Wednesday, August 4, 2010

The cloud up ahead

Cloud computing has been looming over the business world for some time now (pardon the pun). The arguments for and against the adoption of cloud computing are well known: cost reduction and increased agility versus potentially decreased security. Can anything new be added to the argument? Actually, there have been several recent developments that, unfortunately, while relevant to the conversation about cloud computing, may not help advance the argument in one way or the other.

On the one hand, the increasing trend towards more mobile and powerful personal devices like the iPad (and ensuing tablets surely to come) and the Kindle point towards a consumer need to access data remotely, a feat most easily accomplished through the cloud. On the other hand, rising concerns about the privacy of information (think Facebook, Wikileaks and Blackberry in the UAE) seem to point in the direction for a desire to maintain proprietary control over data. Understanding that a company is but a collection of the individuals that work there and that, therefore, business decisions are usually reflections of those individual's tendencies, these two developments in the retail realm may help to understand businesses' future acceptance for cloud computing solutions.

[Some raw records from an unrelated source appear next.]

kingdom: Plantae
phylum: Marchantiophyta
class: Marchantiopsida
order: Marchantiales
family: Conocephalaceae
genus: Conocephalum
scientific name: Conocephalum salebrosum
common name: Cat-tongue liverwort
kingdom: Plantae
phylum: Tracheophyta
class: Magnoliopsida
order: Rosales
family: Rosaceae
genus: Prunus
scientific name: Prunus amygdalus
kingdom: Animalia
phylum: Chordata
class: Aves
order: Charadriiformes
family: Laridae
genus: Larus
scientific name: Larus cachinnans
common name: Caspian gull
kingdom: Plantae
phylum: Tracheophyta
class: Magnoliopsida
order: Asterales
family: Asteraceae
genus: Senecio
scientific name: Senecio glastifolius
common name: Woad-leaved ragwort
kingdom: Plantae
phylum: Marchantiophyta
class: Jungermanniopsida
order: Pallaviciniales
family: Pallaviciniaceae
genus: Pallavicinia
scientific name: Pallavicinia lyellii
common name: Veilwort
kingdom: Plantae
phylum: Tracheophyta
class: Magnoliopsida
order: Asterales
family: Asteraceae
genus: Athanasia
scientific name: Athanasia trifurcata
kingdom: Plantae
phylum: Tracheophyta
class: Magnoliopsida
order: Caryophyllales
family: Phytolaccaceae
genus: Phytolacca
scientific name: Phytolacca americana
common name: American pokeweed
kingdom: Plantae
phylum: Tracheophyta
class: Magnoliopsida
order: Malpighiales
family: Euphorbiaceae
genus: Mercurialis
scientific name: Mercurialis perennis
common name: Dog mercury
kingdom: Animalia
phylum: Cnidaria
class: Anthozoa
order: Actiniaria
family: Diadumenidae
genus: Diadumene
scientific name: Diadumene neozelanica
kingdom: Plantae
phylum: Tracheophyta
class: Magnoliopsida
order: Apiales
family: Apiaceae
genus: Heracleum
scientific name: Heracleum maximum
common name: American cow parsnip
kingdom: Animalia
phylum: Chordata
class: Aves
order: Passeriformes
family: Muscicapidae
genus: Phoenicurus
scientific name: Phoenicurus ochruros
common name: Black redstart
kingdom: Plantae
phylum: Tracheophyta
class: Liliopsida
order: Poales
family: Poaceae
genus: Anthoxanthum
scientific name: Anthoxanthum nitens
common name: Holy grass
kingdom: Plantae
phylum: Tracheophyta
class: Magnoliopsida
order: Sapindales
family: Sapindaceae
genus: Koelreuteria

The discussed trends, each pulling the argument is opposite directions may actually shed some light on the future of cloud computing. It seems that the most probable result is that rather than being a zero-sum game in which cloud computing solutions can only be adopted at the expense of more traditional in-house solutions, cloud computing will be adopted in those cases in which the need for flexibility and cost-reduction out-weight privacy concerns. Such a future may mean that potential businesses that once failed to get off the ground due to crippling IT costs may now flourish through the help of third-party servers and applications until their need for privacy and security is matched by their ability to afford secure in-house solutions.